La commission d’enquête parlementaire est d’abord un outil rarissime : il s’agit seulement de la deuxième du genre dans l’histoire du Parlement bruxellois. Sa création traduit une volonté forte de faire toute la lumière sur les irrégularités constatées au sein du Foyer anderlechtois, sans se substituer aux autorités judiciaires, mais en remplissant pleinement le rôle de contrôle démocratique qui est celui du Parlement.
Présidée par Bertin Mampaka et à la vice-Présidence Aurélie Czekalski, sur le fond, les résultats sont au rendez-vous grâce à leur encadrement solide, avec efficacité et méthode. Comme le souligne la députée Clémentine Barzin, « ce qui est très important, c’est d’avoir des auditions les plus complètes possibles et d’échanger sur le fond avec les différents intervenants et témoins qui viennent. Ça, c’est au rendez-vous.«
Chaque séance apporte de nouveaux éléments : les intervenants se succèdent et viennent eux-mêmes formuler des recommandations sur ce qui doit changer. C’est exactement la mission que le Parlement a confiée à cette commission.
Parmi les témoignages les plus marquants, celui de Nathanaël Broodcoorens, délégué social, a été particulièrement révélateur. Il a décrit l’existence d’un véritable système d’omerta au sein du foyer Anderlechtois, expliquant pourquoi certains employés n’avaient pas spontanément transmis les informations à la SLRB. Sans la commission d’enquête, ces éléments n’auraient jamais été portés à la connaissance du Parlement ni de l’opinion publique.
Ce flux de révélations est rendu possible parce que la commission a instauré un cadre de confiance et de liberté d’expression pour les témoins.

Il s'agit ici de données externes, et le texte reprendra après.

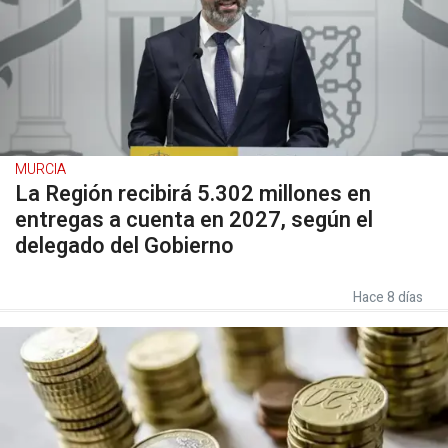
MURCIA
La Región recibirá 5.302 millones en
entregas a cuenta en 2027, según el
delegado del Gobierno
Hace 8 días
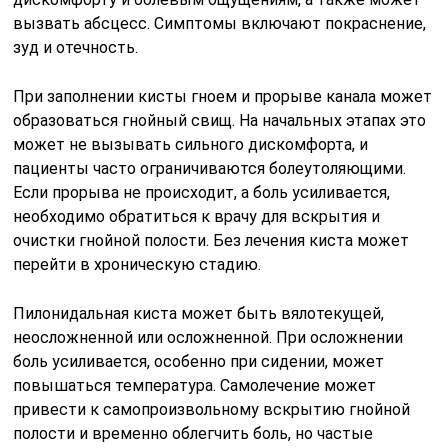
вызвать абсцесс. Симптомы включают покраснение,
зуд и отечность.
При заполнении кисты гноем и прорыве канала может
образоваться гнойный свищ. На начальных этапах это
может не вызывать сильного дискомфорта, и
пациенты часто ограничиваются болеутоляющими.
Если прорыва не происходит, а боль усиливается,
необходимо обратиться к врачу для вскрытия и
очистки гнойной полости. Без лечения киста может
перейти в хроническую стадию.
Пилонидальная киста может быть вялотекущей,
неосложненной или осложненной. При осложнении
боль усиливается, особенно при сидении, может
повышаться температура. Самолечение может
привести к самопроизвольному вскрытию гнойной
полости и временно облегчить боль, но частые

Plusieurs personnes entendues ont livré des informations qu’elles n’avaient jamais formulées auparavant.
Quant au rythme de travail, le groupe MR l’assume pleinement : « nous ne voulons pas des recommandations qui seraient couchées sur papier dans 18 mois » déclare Louis de Clippele. « Il y a une urgence à agir, à produire des conclusions concrètes, à garantir la transparence et à éviter tout risque de clientélisme dans la gestion des logements sociaux bruxellois ».

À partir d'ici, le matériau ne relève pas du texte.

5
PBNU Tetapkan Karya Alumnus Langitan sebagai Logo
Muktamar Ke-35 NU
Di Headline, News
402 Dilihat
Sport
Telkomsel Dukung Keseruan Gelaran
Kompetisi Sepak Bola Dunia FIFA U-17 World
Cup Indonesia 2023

Si certains obstacles existent, comme le refus du Foyer anderlechtois de transmettre certains documents, encore dénoncé récemment par le député Amin El Boujdaini, ils confirment précisément pourquoi cette commission était nécessaire et pourquoi ses travaux doivent se poursuivre sans relâche.
Loubna Azghoud, cheffe de groupe : « avec mes collègues, nous avons obtenu cette commission d’enquête, et nous mettons la ligne pour avancer pleinement dans ces travaux, avec pour seule boussole la transparence, garantir l’égalité de traitement, la bonne gouvernance et l’intérêt des Bruxelloises et des Bruxellois ».